WHAT THIS TASK INVOLVES: Your answer should be each line of the entries that contains the word "used", copied in full.

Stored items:
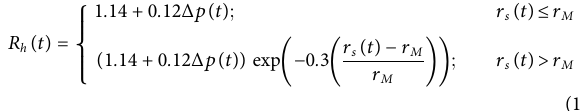
Frontiers in Built Environment |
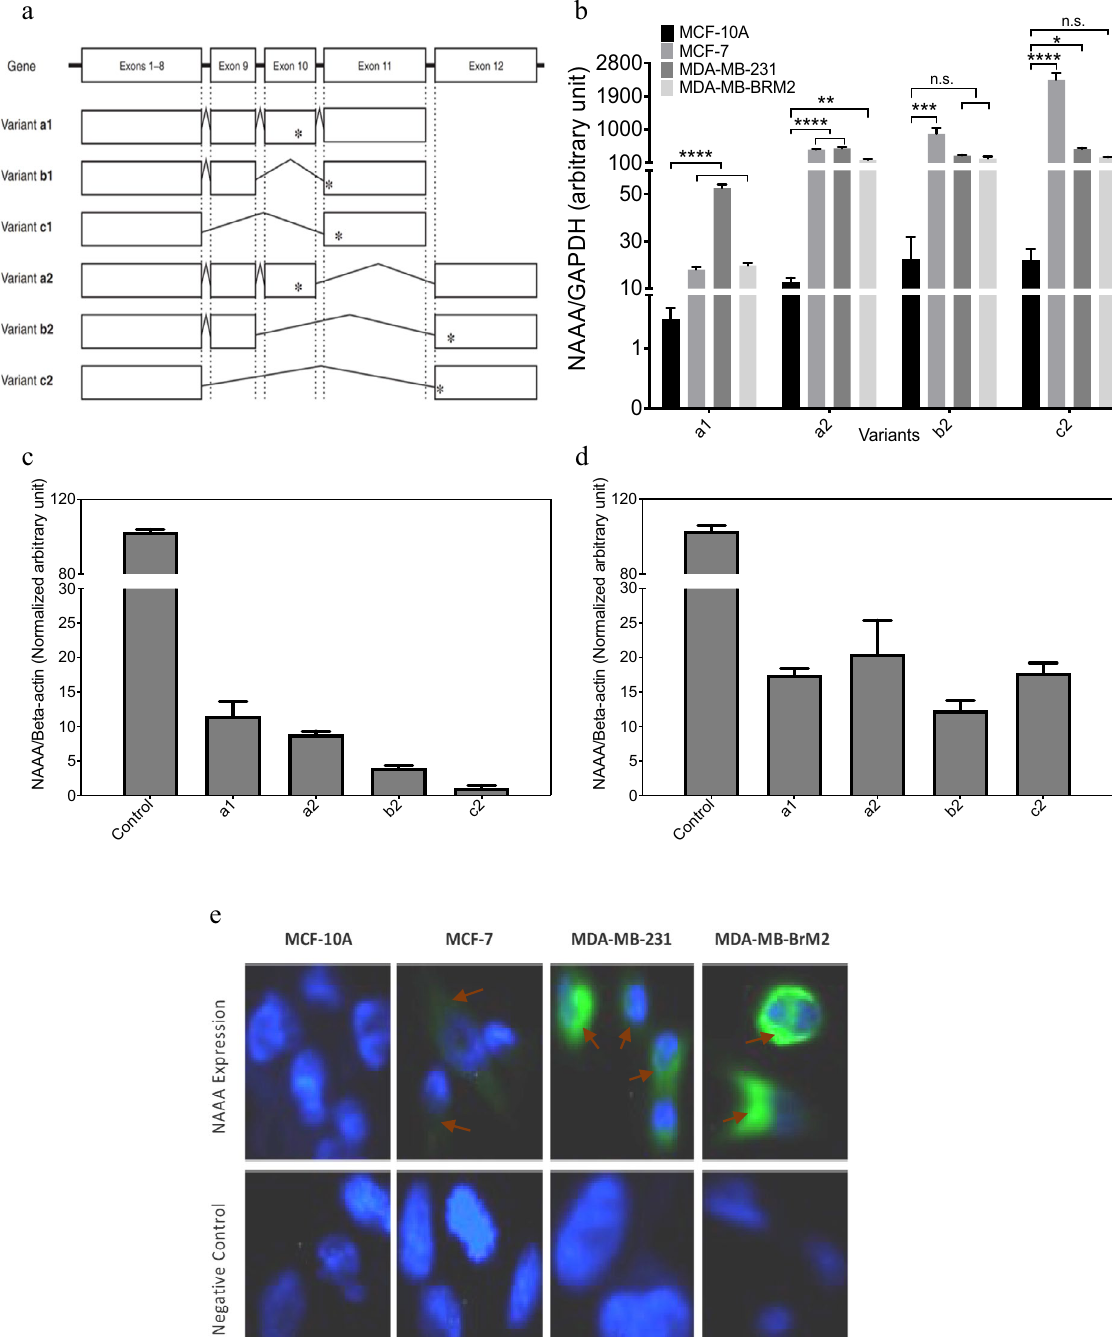
Figure 1. NAAA slice variants gene and protein Expression using qPCR and Immunofluorescence. ( a ) Schematic representation of NAAA splice variants and the sequences of PCR primers for NAAA were used as described in methods and elsewhere 35 . ( b ) qPCR results of the main variants of NAAA mRNA expression in MCF10A, MCF7, MDA-MB-231 and MDA-MB-BrM2 cells. The results are normalized to the levels of GAPDH mRNA expression. Values are expressed as means ± S. D (n = 3). ( c ) Expression of NAAA gene variants in siRNA treated MDA-MB-231 cells. The results are normalized to the levels of GAPDH mRNA expression. Values are expressed as means ± S. D (n = 3). ( d ) Expression of NAAA gene variants in siRNA treated MCF-7 cells. The results are normalized to the levels of GAPDH mRNA expression. Values are expressed as means ± S. D (n = 3). ( e ) Immuno-Fluorescence staining showing NAAA protein expression (Green color) and DAPI nucleus staining in blue. Isotype antibody was used for negative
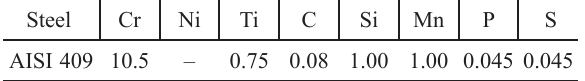
Table 1 – Chemical composition of the AISI 409 SS (wt.%)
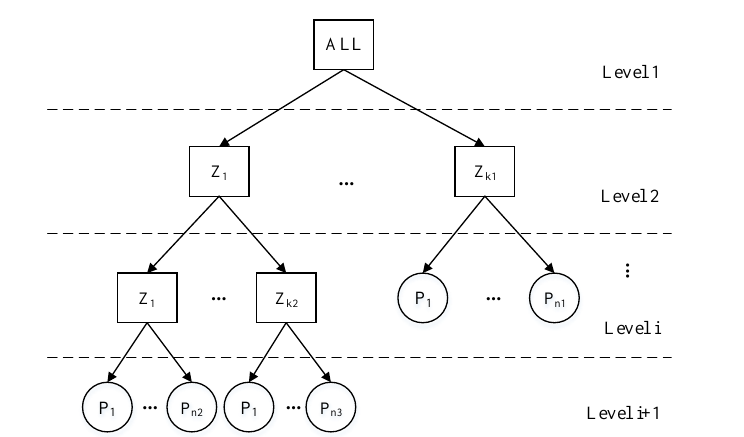
Figure 2. Regional division based on IFCM.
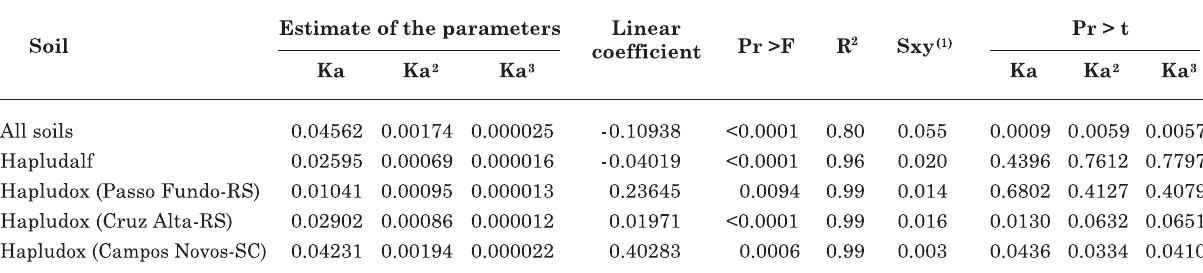
Table 3. Analysis of variance for the polynomial models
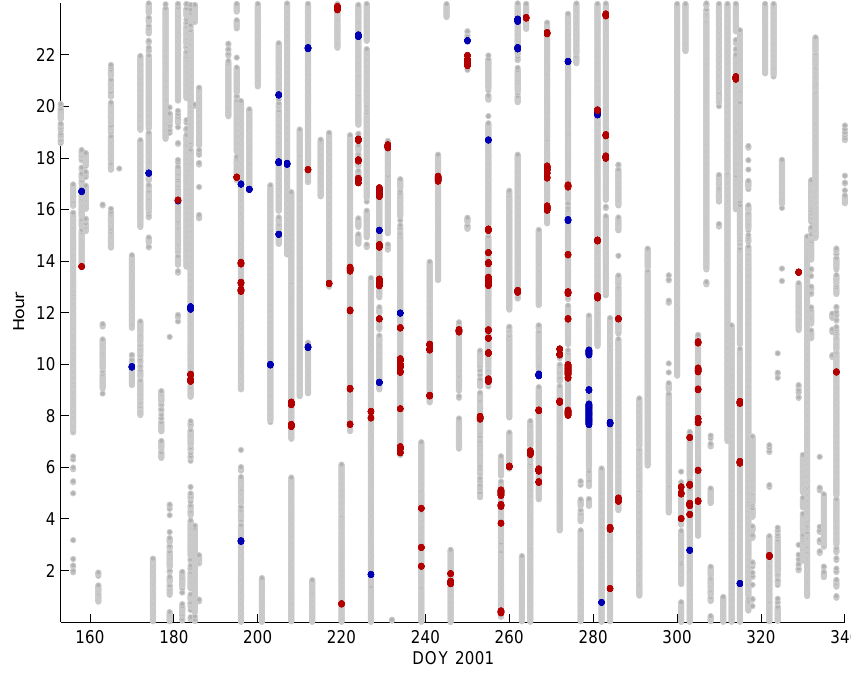
Fig. 4. Hour-DOY (Day Of Year) plot of the coverage of the Cluster plasma sheet data used in this investigation (grey lines). The red and blue dots indicate the CLRs and CGRs, respectively, observed by the mission. We note that the observed ECRs originate from several separate satellite orbits. Moreover, the time extent of many ECRs are rather short, of the order of about 1–10min (cf. H09B).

RESPONSE TO THE TASK:
Figure 1. NAAA slice variants gene and protein Expression using qPCR and Immunofluorescence. ( a ) Schematic representation of NAAA splice variants and the sequences of PCR primers for NAAA were used as described in methods and elsewhere 35 . ( b ) qPCR results of the main variants of NAAA mRNA expression in MCF10A, MCF7, MDA-MB-231 and MDA-MB-BrM2 cells. The results are normalized to the levels of GAPDH mRNA expression. Values are expressed as means ± S. D (n = 3). ( c ) Expression of NAAA gene variants in siRNA treated MDA-MB-231 cells. The results are normalized to the levels of GAPDH mRNA expression. Values are expressed as means ± S. D (n = 3). ( d ) Expression of NAAA gene variants in siRNA treated MCF-7 cells. The results are normalized to the levels of GAPDH mRNA expression. Values are expressed as means ± S. D (n = 3). ( e ) Immuno-Fluorescence staining showing NAAA protein expression (Green color) and DAPI nucleus staining in blue. Isotype antibody was used for negative
Fig. 4. Hour-DOY (Day Of Year) plot of the coverage of the Cluster plasma sheet data used in this investigation (grey lines). The red and blue dots indicate the CLRs and CGRs, respectively, observed by the mission. We note that the observed ECRs originate from several separate satellite orbits. Moreover, the time extent of many ECRs are rather short, of the order of about 1–10min (cf. H09B).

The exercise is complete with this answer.